Each device consumes energy at a different rate, and adds to the total
amount of energy used.

Lights are generally given a wattage that tells you how much energy they
use.  For example, if you have 10, 100 Wat light bulbs on for an hour, that
will use 1 kilo-watt hour of energy.

Some devices measure the power they use in Amps.  That can be converted to
Watts by multiplying the voltage and the amp rating.  For example, if you
have a 5 Amp motor which operates a saw and runs on 110 Volts, it uses 550
Watts of energy, and would use a kilowatt hour up in an 1 hour, 50 minutes.

Other devices may measure their energy consumption in horse power, and you
may have to convert that to watts--1 hp is equal to 746 watts.

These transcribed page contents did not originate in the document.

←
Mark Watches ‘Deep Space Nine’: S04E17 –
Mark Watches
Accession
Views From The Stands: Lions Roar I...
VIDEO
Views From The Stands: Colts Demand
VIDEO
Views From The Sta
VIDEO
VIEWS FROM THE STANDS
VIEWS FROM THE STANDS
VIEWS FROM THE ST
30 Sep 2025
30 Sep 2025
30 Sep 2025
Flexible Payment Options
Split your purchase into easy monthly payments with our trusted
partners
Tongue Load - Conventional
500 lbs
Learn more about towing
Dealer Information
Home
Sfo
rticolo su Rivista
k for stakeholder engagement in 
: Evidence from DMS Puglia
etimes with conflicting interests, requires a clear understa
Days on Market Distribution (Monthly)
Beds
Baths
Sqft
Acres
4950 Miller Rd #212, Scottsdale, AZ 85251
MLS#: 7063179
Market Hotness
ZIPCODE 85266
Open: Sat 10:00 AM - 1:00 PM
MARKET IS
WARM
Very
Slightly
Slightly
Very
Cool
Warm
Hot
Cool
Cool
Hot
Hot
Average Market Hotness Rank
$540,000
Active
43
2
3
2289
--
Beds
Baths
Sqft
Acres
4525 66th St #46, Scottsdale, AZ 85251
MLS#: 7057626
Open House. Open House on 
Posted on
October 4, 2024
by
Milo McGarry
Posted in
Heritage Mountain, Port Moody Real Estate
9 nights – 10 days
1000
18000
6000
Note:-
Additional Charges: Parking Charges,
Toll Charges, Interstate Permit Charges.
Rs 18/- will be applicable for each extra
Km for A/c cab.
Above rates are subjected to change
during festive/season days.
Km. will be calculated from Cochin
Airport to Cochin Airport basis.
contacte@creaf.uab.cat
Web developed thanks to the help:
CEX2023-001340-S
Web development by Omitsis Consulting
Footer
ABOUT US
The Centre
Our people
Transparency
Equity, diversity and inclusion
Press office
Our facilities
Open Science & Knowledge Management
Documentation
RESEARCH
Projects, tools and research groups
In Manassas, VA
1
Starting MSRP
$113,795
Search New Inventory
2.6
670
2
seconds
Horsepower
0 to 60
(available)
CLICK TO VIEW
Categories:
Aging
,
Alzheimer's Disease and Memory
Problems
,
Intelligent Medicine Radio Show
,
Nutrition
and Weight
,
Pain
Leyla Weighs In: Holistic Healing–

So, to determine how much energy something in the store uses up, find out
how many watts of energy the device uses, and multiply that by the number
hours it is on during the month, and then divide by 1000 to get kilo watt
hours.

Obviously doing that for every device in the store would be a time consuming
process.  But, generally, heaters, lights, motors, scanners, printers,
copiers, microwaves, stoves are high-energy consuming devices.

The light company attaches a meter to the incoming power meter to the structure.
This meter measures how much electricity passes through it and turns faster
when more energy is flowing, which sets some dials.  This works very much
like your car odometer.  Each month the power company records the number on
the meter, and subtracts the current number from last months to figure out
how many kilowatt hours were used.

Then, based on how many kilowatt hours used, they will bill you.